Here's the finished result after the right end has been pulled all the way. The left loop has fully disappeared as usual – but the knot hasn't fallen apart as usual.

Luckily, everything is pretty loose. It's easy to finish the job of untying by simply pulling the right end out of the right loop.

Right end or Left end?

Pulling left end

It doesn't matter which end you use for untying. You can pull either end – just don't pull both ends!

In this example, the left loose end is being pulled. At this stage it's still causing the right loop to tighten around the right end – but watch what happens next.

Finished pulling left end

Finished pulling left end

Continue pulling the left end until a magical transformation happens. The right loop gets pulled through the middle of the knot, where it unfurls on the left side. It is now this end that runs loosely through the left loop.

Once again, it's similarly easy to finish the job of untying by simply pulling the left end out of the left loop.

To sum up

Never pull both loose ends to untie your shoes. Instead, pull either one of the loose ends. Then, if a jam does occur, simply pull apart any remaining loose tangle.

Solution #2

The above solution ensures that the knot will never jam tightly and can always be picked apart easily. But there's also a preventative measure you can take to reduce the chances of a jam even occurring.

Ends longer than loops

Ends longer than loops

When tying a knot, leave the ends slightly longer than the loops. This makes it less likely for either end to pass into and through the adjacent loop.

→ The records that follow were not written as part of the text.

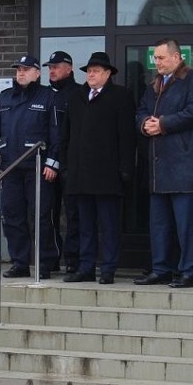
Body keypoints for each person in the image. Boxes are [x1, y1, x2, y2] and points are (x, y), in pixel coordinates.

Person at [134, 38, 193, 288]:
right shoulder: (154, 84)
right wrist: (145, 123)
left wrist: (163, 124)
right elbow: (141, 110)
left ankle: (188, 271)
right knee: (159, 225)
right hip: (158, 168)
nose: (157, 62)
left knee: (184, 226)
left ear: (177, 57)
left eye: (161, 58)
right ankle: (161, 269)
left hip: (184, 167)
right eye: (155, 58)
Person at [59, 51, 136, 284]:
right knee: (84, 225)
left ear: (107, 73)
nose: (91, 75)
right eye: (89, 71)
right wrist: (65, 166)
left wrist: (125, 168)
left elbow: (127, 136)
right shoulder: (76, 96)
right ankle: (86, 267)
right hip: (80, 174)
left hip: (108, 174)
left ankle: (109, 268)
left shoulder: (121, 96)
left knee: (110, 225)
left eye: (95, 71)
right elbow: (66, 134)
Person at [0, 54, 60, 279]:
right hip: (10, 169)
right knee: (13, 216)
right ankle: (20, 263)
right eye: (18, 69)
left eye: (26, 69)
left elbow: (56, 133)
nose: (21, 73)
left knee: (41, 217)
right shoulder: (5, 97)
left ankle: (44, 264)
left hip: (38, 168)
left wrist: (52, 162)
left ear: (37, 73)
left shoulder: (48, 96)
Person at [44, 50, 81, 274]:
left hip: (70, 164)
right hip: (47, 165)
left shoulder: (78, 94)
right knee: (49, 214)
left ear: (69, 68)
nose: (52, 70)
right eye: (50, 67)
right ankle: (51, 258)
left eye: (57, 66)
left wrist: (59, 161)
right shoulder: (45, 95)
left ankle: (74, 261)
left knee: (74, 214)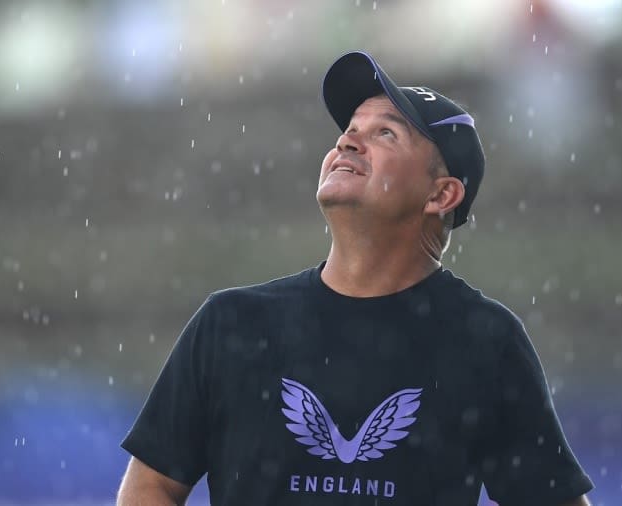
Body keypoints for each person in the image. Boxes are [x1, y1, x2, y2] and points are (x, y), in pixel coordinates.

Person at [117, 50, 593, 506]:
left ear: (441, 194)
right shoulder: (230, 324)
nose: (347, 141)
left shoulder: (486, 342)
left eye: (386, 133)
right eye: (349, 130)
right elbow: (150, 488)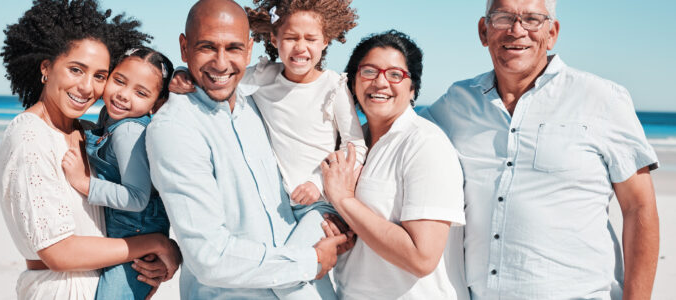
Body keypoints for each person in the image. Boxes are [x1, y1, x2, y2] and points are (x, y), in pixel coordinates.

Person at [418, 0, 660, 299]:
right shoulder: (457, 102)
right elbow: (397, 134)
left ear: (552, 33)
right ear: (484, 31)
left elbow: (639, 207)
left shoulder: (602, 98)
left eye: (532, 19)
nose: (517, 30)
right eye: (503, 18)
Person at [146, 0, 350, 299]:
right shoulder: (174, 129)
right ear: (184, 47)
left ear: (250, 49)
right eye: (206, 47)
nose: (220, 62)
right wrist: (312, 260)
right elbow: (209, 257)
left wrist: (331, 218)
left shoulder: (253, 106)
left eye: (233, 48)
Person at [0, 0, 181, 299]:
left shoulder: (87, 132)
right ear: (46, 67)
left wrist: (151, 263)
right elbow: (59, 253)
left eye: (99, 75)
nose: (87, 87)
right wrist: (156, 244)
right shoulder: (30, 137)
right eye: (75, 69)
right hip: (61, 290)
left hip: (105, 282)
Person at [322, 30, 468, 300]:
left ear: (412, 88)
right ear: (353, 82)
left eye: (395, 74)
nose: (380, 82)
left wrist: (344, 201)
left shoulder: (424, 144)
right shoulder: (348, 144)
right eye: (369, 71)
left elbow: (421, 258)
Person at [61, 46, 174, 300]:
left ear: (156, 103)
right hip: (128, 237)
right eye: (119, 81)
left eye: (141, 92)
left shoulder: (129, 131)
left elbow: (136, 198)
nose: (123, 95)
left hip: (137, 243)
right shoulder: (110, 116)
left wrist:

In this example, the ends are maybe 1/3 longer than the loops. This is how I usually tie my shoelaces – and as a result, I almost never get a jam when untying.

To sum up

Always try to leave the ends of your shoelaces protruding a little way past the ends of the loops. Unless, of course, doing so would result in the ends dragging on the ground. It would be pointless to solve one problem and introduce another!

Untying Shoes Video

Side-by-side comparison of two shoelace knots – one of which jams when untying – plus the simple solutions.

Visitor Feedback

I've always found it annoying at the end of the day when you pull the strings on your shoes and you end up with a clogged-up knot that you have to pull apart with your fingernails, sometimes in dim light. This doesn't happen most of the time — maybe once in 6-8 times, but it's annoying none the less. Of course, this happens because the shoelace end has passed through the loop on its side, so when you pull the end, the loop tightens down and the shoe doesn't come untied.

So, I decided to tie my shoelaces with a single-loop knot so that both shoelace ends are on the opposite side of the shoe.

First, I tie the first half of a surgeon's knot, just to help keep everything tight while I tie the rest of it. Then I make the usual loop on one side, passing the whole of the free end through the middle. Lastly, I pass the loop through the middle in the opposite direction, and pull tight. Never comes loose, never knots up at the end of the day because the ends, being on the opposite side of the shoe from the loop, never have a chance to go through the loop.

It is just like your “two-stage” knot through Step 6, but then Step 7 would be to wrap the loop around back and pass it through the hole, back to front. Cinch it down, and that's it.

– Jack C., Jan-2018

Ian's Reply: The above suggestion by Jack produces a one-loop shoelace knot that's quite different to the two loops of the regular Two Stage Shoelace Knot. However, his point about the loop and loose ends being kept apart on opposite sides of the shoe – which helps prevent the knot jamming when untying – also applies to the “Two Stage Knot” because both loops are kept apart from both loose ends.